Emotions And High Volatility = Problem
The main problem with somebody who begins to trade in any asset-class is that there is no experience beforehand. No one is born the perfect trader; every successful one made a lot of mistakes and most of these mistakes are probably based on irrational actions caused by emotions.
This is a problem. Especially when you trade cryptocurrency markets like Bitcoin. Cryptocurrencies are, in perspective, a very new technology. Not only in general but in a technical way, it is different to anything available now, yet we still are seeing low adaptation and practical usage of the blockchain-technology. This paired with the fact that the market runs 24/7 means the emotional reactions of market participants are stronger than anywhere else.
The Herd Problem
What consequences does this have? One consequence is that beginners with no trading experience are afraid to make their own decisions.
Or as I say ‘the herd problem’: meaning participants often think they made the decision but they actually just fell for a psychological trap. Humans tend to do what others are doing when they don’t have enough knowledge about a certain topic. This means a lot of beginners are looking for guidance (e.g. bigger crypto social media accounts, people they know in real life, etc.) Here comes the second problem – it is pretty hard to find people who can ‘guide’ you in this space as the average knowledge about trading cryptocurrencies is still very low.

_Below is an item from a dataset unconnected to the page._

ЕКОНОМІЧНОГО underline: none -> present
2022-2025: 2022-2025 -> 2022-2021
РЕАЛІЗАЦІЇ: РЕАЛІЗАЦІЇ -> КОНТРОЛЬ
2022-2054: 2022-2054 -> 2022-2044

And decisions based on this guidance are bad in the first place; even if it works out in some cases. Try to control your emotions as best you can while trading. Do not follow the masses, make your own trading decisions based on own analysis and stick to it.
Act Smart – Be Aware of Market Psychology
To be aware of market psychology you need to begin analyzing not only the actions and emotions of others but of yourself. It is important that you do not fall for ‘confirmation bias’, meaning the system of listening to other people who have a similar opinion to you and becoming an ‘echo chamber’ of that person’s opinion. To be aware of both, your actions and actions of the market with background of market psychology you have to listen in every direction.
What helped me a lot is a little ‘trading diary’. This concept is pretty simple; whenever you decide to make a trade you should write down the date, specific position (entry, stop loss, target, risk/reward-ratio), the decision you made and most important – what you felt when you made this decision.
You may think that this is overkill but believe me – after some months, when you go through some of your entries you will learn a lot about yourself and why you did what you did. And these learnings will push you forward if you take it seriously.